Bitton foi quem mais bateu de frente com a torcida do Celtic durante sua passagem pelo clube. O zagueiro chegou inclusive a atuar no exército de Israel, durante o serviço militar obrigatório. Também nunca escondeu sua convicção sobre o estado israelense diante das reivindicações da Palestina. Em 2014, Bitton apoiou em suas redes sociais ações militares israelenses na Faixa de Gaza, o que gerou respostas negativas de torcedores. Já em 2018, o beque discutiu mais uma vez em suas redes sociais com torcedores por conta de sua posição em prol de Israel. Apesar de sofrer ataques e ameaças, o jogador permaneceu por quase uma década em Parkhead.

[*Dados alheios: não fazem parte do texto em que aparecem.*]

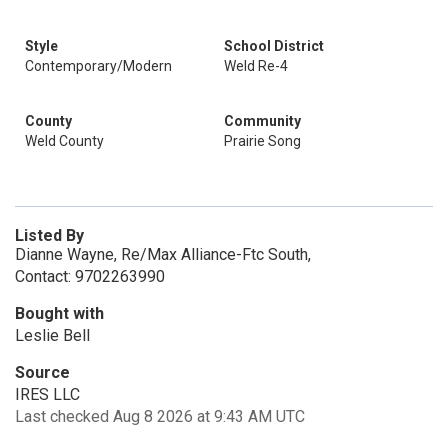
Style
School District
Contemporary/Modern
Weld Re-4
County
Community
Weld County
Prairie Song
Listed By
Dianne Wayne, Re/Max Alliance-Ftc South,
Contact: 9702263990
Bought with
Leslie Bell
Source
IRES LLC
Last checked Aug 8 2026 at 9:43 AM UTC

Atualmente no Maccabi Tel Aviv, Nir Bitton se manifestou contra a torcida do Celtic diante dos atos mais recentes em prol da Causa Palestina. “Tenham vergonha na cara! Sim, libertem Gaza do Hamas, não de Israel! Apoiar uma organização terrorista que comemora o massacre de famílias é uma absoluta loucura! Vergonhoso. A maioria de vocês sequer sabe onde fica Israel! Vocês não sabem nada sobre esse conflito e ainda agem como se soubessem de tudo. Como pai de três filhos, queria ver a reação de vocês quando suas crianças inocentes fossem mortas e sequestradas diante de seus olhos! E, por favor, não me falem o que Israel faz com os palestinos, porque isso está distante de ser verdade! Parem de sofrer lavagem cerebral e se eduquem com fatos!”, escreveu. Vale salientar que as manifestações da Green Brigade são favoráveis à Palestina, não ao Hamas.